What is needed: What's wanted is a faithful retyping of every entry, pictures excluded.

Dataset:
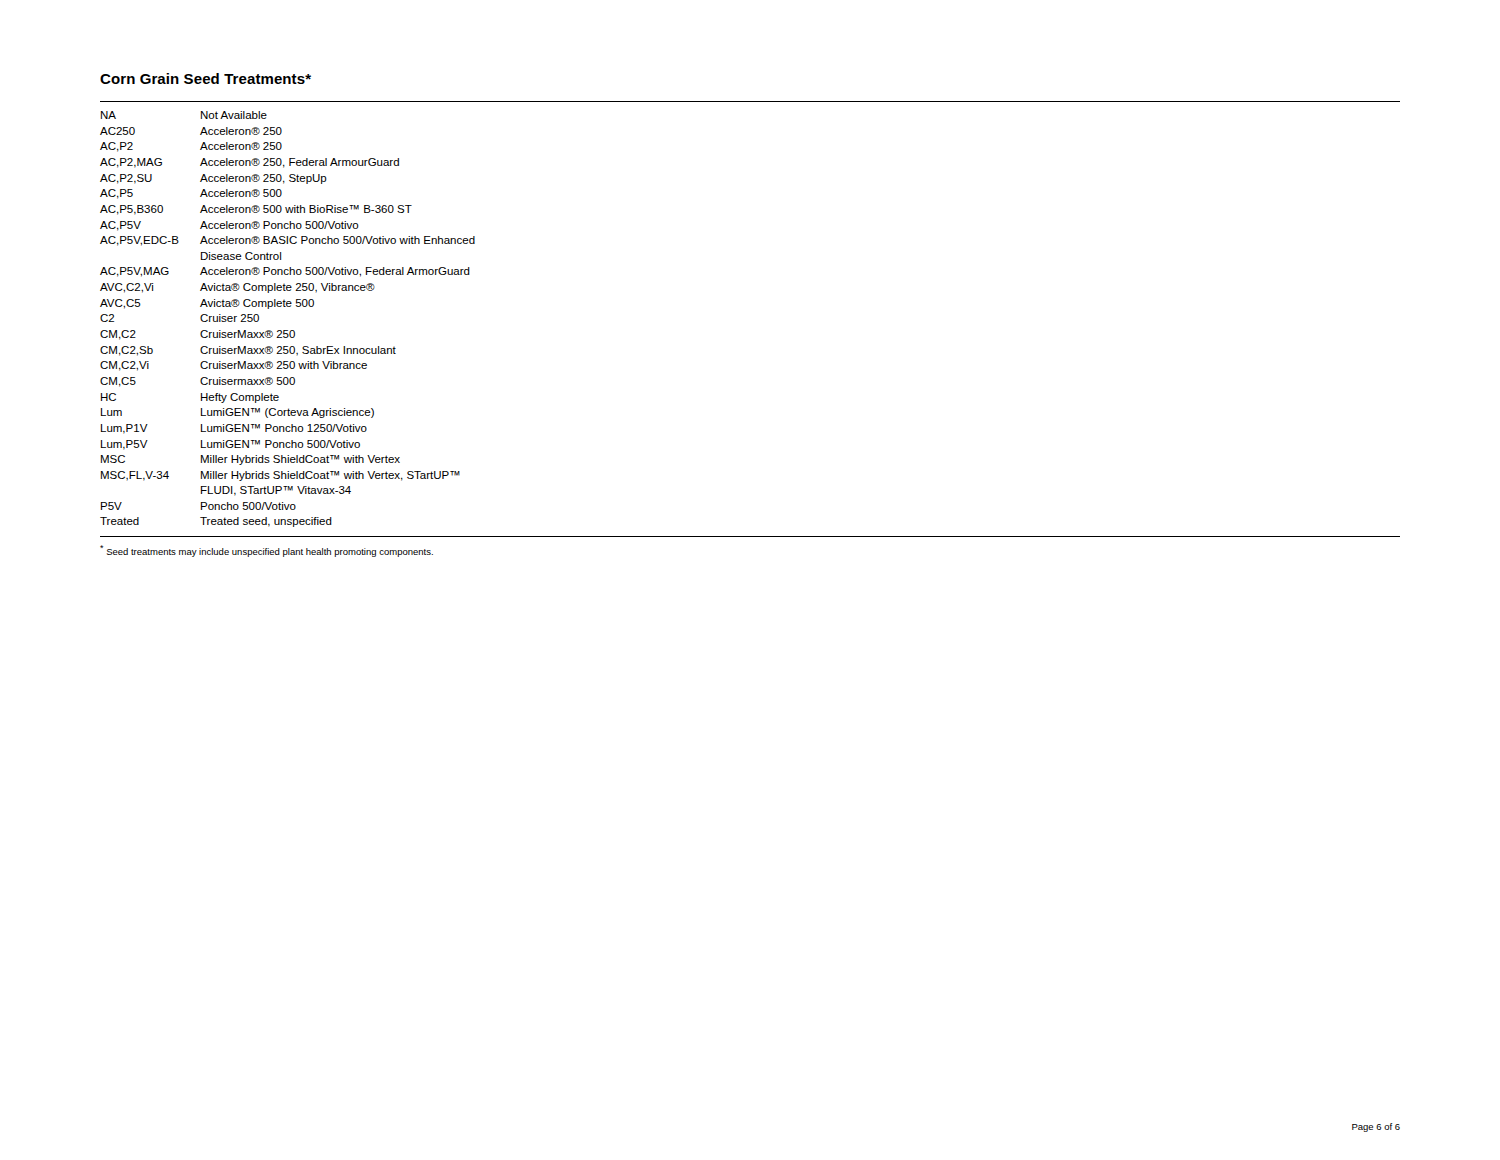Corn Grain Seed Treatments*
| NA | Not Available |
| AC250 | Acceleron® 250 |
| AC,P2 | Acceleron® 250 |
| AC,P2,MAG | Acceleron® 250, Federal ArmourGuard |
| AC,P2,SU | Acceleron® 250, StepUp |
| AC,P5 | Acceleron® 500 |
| AC,P5,B360 | Acceleron® 500 with BioRise™ B-360 ST |
| AC,P5V | Acceleron® Poncho 500/Votivo |
| AC,P5V,EDC-B | Acceleron® BASIC Poncho 500/Votivo with Enhanced Disease Control |
| AC,P5V,MAG | Acceleron® Poncho 500/Votivo, Federal ArmorGuard |
| AVC,C2,Vi | Avicta® Complete 250, Vibrance® |
| AVC,C5 | Avicta® Complete 500 |
| C2 | Cruiser 250 |
| CM,C2 | CruiserMaxx® 250 |
| CM,C2,Sb | CruiserMaxx® 250, SabrEx Innoculant |
| CM,C2,Vi | CruiserMaxx® 250 with Vibrance |
| CM,C5 | Cruisermaxx® 500 |
| HC | Hefty Complete |
| Lum | LumiGEN™ (Corteva Agriscience) |
| Lum,P1V | LumiGEN™ Poncho 1250/Votivo |
| Lum,P5V | LumiGEN™ Poncho 500/Votivo |
| MSC | Miller Hybrids ShieldCoat™ with Vertex |
| MSC,FL,V-34 | Miller Hybrids ShieldCoat™ with Vertex, STartUP™ FLUDI, STartUP™ Vitavax-34 |
| P5V | Poncho 500/Votivo |
| Treated | Treated seed, unspecified |
* Seed treatments may include unspecified plant health promoting components.
Page 6 of 6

Task result:
Corn Grain Seed Treatments*
| NA | Not Available |
| AC250 | Acceleron® 250 |
| AC,P2 | Acceleron® 250 |
| AC,P2,MAG | Acceleron® 250, Federal ArmourGuard |
| AC,P2,SU | Acceleron® 250, StepUp |
| AC,P5 | Acceleron® 500 |
| AC,P5,B360 | Acceleron® 500 with BioRise™ B-360 ST |
| AC,P5V | Acceleron® Poncho 500/Votivo |
| AC,P5V,EDC-B | Acceleron® BASIC Poncho 500/Votivo with Enhanced Disease Control |
| AC,P5V,MAG | Acceleron® Poncho 500/Votivo, Federal ArmorGuard |
| AVC,C2,Vi | Avicta® Complete 250, Vibrance® |
| AVC,C5 | Avicta® Complete 500 |
| C2 | Cruiser 250 |
| CM,C2 | CruiserMaxx® 250 |
| CM,C2,Sb | CruiserMaxx® 250, SabrEx Innoculant |
| CM,C2,Vi | CruiserMaxx® 250 with Vibrance |
| CM,C5 | Cruisermaxx® 500 |
| HC | Hefty Complete |
| Lum | LumiGEN™ (Corteva Agriscience) |
| Lum,P1V | LumiGEN™ Poncho 1250/Votivo |
| Lum,P5V | LumiGEN™ Poncho 500/Votivo |
| MSC | Miller Hybrids ShieldCoat™ with Vertex |
| MSC,FL,V-34 | Miller Hybrids ShieldCoat™ with Vertex, STartUP™ FLUDI, STartUP™ Vitavax-34 |
| P5V | Poncho 500/Votivo |
| Treated | Treated seed, unspecified |
* Seed treatments may include unspecified plant health promoting components.
Page 6 of 6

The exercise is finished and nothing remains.